#### Exercise input ####

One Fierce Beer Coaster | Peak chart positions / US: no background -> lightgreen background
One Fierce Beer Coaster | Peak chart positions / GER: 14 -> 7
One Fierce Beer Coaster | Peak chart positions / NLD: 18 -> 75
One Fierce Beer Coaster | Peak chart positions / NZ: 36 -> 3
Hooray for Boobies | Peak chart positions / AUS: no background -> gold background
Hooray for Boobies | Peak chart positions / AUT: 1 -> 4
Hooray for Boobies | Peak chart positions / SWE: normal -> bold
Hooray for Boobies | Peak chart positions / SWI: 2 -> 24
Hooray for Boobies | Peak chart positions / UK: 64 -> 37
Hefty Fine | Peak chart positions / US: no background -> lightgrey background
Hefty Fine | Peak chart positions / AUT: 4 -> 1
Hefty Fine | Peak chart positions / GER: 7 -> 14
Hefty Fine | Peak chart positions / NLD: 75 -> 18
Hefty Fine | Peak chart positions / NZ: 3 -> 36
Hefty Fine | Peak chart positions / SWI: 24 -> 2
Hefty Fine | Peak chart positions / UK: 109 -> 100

####
#### Exercise input ####

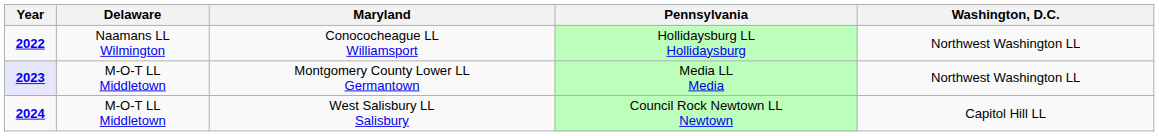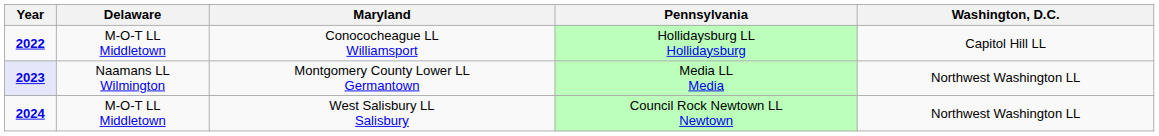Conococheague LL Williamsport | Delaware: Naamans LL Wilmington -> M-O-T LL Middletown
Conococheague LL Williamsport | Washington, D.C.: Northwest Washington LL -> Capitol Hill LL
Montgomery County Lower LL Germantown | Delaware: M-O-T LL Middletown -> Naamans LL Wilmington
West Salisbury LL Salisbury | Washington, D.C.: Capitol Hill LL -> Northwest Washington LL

####

■ Work to do:
Which lines in the listing above contain the string "Hill"? Report each of them in full.

■ Exercise result:
Conococheague LL Williamsport | Washington, D.C.: Northwest Washington LL -> Capitol Hill LL
West Salisbury LL Salisbury | Washington, D.C.: Capitol Hill LL -> Northwest Washington LL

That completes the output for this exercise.